Examples of lack of particularity. By contrast, courts often find a lack of particularity when a warrant seeks evidence of criminal activity generally, without limiting the search to evidence of a specific offense. See, e.g., United States v. Galpin, 720 F.3d 436 (2d Cir. 2013) (officers suspected that the defendant, a registered sex offender, had failed to disclose an online identifier and was using the internet to make inappropriate contact with children; they obtained a search warrant that authorized a search for “evidence that will constitute, substantiate or support violations of . . . NYS Penal Law and or Federal Statutes”; this was “facially overbroad” and lacked particularity); Cassady v.
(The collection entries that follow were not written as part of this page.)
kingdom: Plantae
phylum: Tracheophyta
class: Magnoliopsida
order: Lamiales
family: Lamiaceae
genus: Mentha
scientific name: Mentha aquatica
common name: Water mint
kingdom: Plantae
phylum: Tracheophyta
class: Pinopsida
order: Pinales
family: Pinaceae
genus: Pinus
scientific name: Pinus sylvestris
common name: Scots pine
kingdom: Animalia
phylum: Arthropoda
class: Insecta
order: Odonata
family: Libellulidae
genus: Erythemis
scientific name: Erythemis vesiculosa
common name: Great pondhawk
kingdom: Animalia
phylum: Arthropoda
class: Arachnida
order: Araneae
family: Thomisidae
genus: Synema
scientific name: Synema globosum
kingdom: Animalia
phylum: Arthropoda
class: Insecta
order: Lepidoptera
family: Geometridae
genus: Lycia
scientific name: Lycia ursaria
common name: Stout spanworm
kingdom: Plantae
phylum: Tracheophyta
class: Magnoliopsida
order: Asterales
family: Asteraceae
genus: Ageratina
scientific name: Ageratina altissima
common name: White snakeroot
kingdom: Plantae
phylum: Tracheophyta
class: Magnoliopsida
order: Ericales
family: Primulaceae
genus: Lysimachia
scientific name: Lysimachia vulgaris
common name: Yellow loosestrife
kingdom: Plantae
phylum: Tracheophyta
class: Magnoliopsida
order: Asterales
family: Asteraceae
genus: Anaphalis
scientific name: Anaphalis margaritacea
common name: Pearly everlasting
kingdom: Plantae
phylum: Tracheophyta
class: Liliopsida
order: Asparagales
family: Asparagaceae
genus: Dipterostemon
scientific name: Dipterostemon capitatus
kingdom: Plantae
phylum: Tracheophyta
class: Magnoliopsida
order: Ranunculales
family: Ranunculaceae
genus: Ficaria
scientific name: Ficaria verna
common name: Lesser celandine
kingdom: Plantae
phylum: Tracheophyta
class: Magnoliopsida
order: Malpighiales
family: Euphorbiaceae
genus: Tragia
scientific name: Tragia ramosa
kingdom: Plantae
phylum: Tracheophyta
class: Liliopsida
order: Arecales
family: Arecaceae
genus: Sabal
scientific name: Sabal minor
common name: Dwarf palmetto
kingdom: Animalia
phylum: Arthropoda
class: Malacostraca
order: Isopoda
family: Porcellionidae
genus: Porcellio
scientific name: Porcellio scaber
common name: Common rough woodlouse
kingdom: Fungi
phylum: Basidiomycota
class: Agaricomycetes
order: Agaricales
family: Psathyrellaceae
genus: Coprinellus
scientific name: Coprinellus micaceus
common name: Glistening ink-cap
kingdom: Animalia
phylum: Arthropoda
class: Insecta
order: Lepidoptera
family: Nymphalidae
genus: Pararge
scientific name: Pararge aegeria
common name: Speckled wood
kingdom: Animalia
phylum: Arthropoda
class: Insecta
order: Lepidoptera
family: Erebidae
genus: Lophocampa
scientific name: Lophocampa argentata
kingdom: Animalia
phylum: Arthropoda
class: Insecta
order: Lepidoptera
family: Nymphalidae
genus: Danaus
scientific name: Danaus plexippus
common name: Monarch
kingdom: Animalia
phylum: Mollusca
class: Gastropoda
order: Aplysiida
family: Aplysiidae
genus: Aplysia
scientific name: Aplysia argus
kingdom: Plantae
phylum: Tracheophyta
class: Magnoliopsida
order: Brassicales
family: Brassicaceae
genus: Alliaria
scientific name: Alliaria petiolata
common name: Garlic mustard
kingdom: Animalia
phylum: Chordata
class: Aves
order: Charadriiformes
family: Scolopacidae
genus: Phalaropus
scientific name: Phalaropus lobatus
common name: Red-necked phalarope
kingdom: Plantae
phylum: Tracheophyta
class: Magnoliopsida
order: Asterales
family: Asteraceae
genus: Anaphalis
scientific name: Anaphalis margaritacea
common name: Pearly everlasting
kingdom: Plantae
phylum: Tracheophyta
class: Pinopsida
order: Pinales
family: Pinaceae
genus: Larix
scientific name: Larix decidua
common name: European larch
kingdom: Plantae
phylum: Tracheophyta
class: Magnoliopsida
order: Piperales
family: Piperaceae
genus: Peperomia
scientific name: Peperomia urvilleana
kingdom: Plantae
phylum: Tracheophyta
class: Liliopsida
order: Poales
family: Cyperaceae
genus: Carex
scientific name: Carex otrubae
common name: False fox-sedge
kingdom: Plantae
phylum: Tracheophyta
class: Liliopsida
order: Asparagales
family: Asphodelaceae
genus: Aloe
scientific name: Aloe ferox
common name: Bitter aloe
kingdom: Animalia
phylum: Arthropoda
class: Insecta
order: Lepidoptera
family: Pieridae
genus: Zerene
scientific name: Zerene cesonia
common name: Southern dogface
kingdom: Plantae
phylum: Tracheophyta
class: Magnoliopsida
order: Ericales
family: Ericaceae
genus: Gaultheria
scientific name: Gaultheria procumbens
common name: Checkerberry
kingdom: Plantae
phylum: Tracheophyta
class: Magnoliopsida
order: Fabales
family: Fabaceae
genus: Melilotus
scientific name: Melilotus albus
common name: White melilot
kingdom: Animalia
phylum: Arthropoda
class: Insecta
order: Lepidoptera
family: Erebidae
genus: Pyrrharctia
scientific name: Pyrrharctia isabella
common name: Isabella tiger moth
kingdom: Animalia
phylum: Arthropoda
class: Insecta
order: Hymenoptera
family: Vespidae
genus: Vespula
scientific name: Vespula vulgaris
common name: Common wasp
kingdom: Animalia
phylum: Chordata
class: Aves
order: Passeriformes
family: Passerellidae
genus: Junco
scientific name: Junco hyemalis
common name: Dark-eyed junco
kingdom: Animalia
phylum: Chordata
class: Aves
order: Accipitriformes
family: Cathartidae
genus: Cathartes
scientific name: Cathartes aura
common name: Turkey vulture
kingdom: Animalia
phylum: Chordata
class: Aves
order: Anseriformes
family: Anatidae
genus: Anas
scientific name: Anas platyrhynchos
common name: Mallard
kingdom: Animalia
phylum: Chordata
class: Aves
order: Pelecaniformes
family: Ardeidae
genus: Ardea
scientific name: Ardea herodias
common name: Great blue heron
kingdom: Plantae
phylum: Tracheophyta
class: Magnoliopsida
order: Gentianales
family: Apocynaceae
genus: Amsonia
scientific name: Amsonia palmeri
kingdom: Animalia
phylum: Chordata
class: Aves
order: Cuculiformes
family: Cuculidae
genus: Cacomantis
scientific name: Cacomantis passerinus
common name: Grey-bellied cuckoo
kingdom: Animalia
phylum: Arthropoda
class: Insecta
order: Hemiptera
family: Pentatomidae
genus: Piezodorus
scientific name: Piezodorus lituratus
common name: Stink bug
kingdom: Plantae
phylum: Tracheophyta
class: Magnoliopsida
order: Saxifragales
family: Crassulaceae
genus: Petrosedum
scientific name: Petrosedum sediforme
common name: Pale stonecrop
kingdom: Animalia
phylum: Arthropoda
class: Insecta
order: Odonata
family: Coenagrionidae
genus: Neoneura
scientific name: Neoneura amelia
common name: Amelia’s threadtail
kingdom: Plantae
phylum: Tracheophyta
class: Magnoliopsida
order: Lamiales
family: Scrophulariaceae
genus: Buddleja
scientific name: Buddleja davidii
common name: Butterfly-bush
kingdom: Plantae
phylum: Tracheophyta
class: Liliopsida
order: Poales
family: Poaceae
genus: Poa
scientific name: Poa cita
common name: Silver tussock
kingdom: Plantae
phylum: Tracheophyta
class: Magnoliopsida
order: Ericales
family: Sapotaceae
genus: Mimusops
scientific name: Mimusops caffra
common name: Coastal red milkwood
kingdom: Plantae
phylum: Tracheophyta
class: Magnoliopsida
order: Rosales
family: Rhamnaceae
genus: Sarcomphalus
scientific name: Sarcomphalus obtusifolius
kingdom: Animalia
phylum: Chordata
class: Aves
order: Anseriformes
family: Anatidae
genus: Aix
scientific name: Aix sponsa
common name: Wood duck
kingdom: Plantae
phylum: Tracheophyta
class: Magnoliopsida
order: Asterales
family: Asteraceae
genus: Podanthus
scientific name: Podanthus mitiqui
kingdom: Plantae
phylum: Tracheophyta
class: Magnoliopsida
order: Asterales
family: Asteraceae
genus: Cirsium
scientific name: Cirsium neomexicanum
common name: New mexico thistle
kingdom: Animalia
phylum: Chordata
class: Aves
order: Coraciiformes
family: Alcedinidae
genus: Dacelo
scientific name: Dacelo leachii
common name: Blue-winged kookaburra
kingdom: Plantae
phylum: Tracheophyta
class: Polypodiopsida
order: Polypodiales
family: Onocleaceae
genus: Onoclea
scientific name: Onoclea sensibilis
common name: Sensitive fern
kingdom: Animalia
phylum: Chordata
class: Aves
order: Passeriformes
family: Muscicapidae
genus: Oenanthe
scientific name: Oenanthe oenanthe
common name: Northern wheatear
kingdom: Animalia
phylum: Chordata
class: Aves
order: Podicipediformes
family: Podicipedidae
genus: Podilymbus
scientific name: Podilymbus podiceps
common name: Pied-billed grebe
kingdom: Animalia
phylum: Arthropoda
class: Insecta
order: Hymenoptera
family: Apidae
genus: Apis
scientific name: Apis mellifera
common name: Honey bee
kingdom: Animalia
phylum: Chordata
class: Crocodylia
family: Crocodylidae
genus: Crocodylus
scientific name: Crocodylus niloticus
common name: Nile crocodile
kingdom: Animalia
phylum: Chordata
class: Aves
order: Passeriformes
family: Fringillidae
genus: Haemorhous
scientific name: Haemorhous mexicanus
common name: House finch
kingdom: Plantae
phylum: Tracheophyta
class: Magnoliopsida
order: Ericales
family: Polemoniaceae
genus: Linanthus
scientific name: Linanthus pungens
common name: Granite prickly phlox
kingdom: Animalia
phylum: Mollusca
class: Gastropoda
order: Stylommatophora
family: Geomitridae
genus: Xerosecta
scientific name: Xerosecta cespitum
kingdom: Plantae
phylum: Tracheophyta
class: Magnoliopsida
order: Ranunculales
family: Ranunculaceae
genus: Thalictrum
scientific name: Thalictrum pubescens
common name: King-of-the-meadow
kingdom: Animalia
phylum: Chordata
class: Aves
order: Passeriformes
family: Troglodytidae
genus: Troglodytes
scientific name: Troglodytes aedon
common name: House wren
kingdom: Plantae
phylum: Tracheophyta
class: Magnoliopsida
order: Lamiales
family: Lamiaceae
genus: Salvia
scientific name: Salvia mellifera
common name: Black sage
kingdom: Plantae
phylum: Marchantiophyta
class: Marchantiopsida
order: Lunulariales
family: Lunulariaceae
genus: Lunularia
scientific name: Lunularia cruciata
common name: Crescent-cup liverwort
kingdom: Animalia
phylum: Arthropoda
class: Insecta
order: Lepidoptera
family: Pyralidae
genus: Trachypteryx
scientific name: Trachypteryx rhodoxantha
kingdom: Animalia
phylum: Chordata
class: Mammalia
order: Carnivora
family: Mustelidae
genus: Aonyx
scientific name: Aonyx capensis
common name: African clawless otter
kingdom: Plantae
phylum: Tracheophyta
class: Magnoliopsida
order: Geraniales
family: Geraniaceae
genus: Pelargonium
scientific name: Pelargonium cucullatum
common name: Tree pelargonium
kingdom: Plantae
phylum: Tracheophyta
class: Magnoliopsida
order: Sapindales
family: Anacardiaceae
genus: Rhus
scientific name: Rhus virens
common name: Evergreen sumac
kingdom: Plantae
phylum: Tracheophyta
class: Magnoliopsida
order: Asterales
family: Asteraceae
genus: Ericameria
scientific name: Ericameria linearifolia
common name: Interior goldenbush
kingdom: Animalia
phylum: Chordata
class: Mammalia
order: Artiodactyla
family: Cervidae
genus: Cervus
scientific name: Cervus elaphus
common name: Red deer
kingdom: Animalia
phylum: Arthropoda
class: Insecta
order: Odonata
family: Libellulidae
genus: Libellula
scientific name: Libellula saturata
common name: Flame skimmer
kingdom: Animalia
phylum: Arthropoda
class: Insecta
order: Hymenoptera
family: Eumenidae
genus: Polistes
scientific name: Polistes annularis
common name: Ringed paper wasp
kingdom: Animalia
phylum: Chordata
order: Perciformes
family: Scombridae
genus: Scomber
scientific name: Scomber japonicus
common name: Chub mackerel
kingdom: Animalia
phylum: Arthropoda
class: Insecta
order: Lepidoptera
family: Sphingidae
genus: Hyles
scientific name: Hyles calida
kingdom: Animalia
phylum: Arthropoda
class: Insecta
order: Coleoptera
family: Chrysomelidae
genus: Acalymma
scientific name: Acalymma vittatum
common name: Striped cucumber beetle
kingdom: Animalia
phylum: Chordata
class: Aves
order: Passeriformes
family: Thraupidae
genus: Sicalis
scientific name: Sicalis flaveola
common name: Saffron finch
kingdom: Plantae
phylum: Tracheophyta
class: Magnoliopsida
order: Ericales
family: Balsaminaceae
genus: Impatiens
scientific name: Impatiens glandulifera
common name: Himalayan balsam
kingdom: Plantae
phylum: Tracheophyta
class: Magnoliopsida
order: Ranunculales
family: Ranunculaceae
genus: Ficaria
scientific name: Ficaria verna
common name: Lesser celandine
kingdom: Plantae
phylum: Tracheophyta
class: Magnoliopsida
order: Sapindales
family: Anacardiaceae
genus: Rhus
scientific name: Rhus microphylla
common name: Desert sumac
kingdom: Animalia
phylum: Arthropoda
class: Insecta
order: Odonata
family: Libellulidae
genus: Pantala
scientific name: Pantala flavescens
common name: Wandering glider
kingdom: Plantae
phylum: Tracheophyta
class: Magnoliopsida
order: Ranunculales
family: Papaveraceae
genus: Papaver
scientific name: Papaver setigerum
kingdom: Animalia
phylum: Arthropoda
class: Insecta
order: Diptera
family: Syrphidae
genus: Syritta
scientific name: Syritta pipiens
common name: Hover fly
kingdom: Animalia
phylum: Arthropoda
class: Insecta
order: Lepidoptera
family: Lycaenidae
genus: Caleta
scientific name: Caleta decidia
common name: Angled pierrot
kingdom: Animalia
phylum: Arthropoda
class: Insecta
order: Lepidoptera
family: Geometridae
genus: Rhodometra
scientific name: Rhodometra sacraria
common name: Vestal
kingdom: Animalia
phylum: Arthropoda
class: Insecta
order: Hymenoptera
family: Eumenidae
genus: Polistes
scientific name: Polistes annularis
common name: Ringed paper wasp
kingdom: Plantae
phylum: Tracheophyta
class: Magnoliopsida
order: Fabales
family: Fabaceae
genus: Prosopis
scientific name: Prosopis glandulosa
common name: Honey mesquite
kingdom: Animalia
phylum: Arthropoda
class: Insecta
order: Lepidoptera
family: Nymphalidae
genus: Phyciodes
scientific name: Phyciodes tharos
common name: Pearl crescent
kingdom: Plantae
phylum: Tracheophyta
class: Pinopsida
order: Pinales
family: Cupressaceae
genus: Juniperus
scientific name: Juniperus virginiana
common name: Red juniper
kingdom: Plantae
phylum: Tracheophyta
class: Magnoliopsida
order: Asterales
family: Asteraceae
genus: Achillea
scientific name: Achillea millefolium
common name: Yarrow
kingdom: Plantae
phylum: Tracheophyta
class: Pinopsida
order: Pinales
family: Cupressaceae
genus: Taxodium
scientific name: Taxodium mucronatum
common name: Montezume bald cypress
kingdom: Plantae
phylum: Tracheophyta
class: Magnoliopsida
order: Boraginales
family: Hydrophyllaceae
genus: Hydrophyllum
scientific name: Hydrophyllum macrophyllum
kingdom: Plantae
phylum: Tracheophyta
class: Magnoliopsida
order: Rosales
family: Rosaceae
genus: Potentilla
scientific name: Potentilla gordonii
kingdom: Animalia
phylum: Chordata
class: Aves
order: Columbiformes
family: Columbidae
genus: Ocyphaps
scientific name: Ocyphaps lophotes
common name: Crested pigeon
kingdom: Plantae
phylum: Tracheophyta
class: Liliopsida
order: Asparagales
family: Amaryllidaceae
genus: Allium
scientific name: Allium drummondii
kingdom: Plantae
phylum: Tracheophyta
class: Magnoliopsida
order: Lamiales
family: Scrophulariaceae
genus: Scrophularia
Goering, 567 F.3d 628 (10th Cir. 2009) (search warrant was not particular where there was probable cause to search a farm for evidence of marijuana cultivation yet warrant authorized a search for “all . . . evidence of criminal activity” under the laws of any jurisdiction); Center Art Galleries-Hawaii, Inc. v. United States, 875 F.2d 747 (9th Cir. 1989) (“The warrants’ provision for the almost unrestricted seizure of items which are ‘evidence of violations of federal criminal law’ without describing the specific crimes suspected is constitutionally inadequate.”). But see United States v. Castro, __ F.3d __, 2018 WL 746537 (6th Cir. Feb. 7, 2018) (officers suspected that the defendant was involved in a series of home invasion robberies; they obtained a search warrant for her phones; the warrant allowed a search for, among other things, “location data . . . photographs . . . correspondence . . . [and] telephone and address books . . . which reflect the receipt, purchase, transmission, and/or communication of a crime”; the reference to “a crime” did not violate the particularity requirement because, in context, it was clear that the search was for evidence of the armed robberies).
Suggested practice. Based on the authorities presented above, officers drafting search warrant applications may wish to (1) limit catchall language to evidence of a specific crime or type of crime, and (2) enumerate specific categories of evidence sought so that the catchall may be interpreted in light of the list of specified items.
Further reading. Those interested in reading more about this issue may consult Wayne R. LaFave, Search and Seizure, a Treatise on the Fourth Amendment § 4.6 (5th ed. 2012).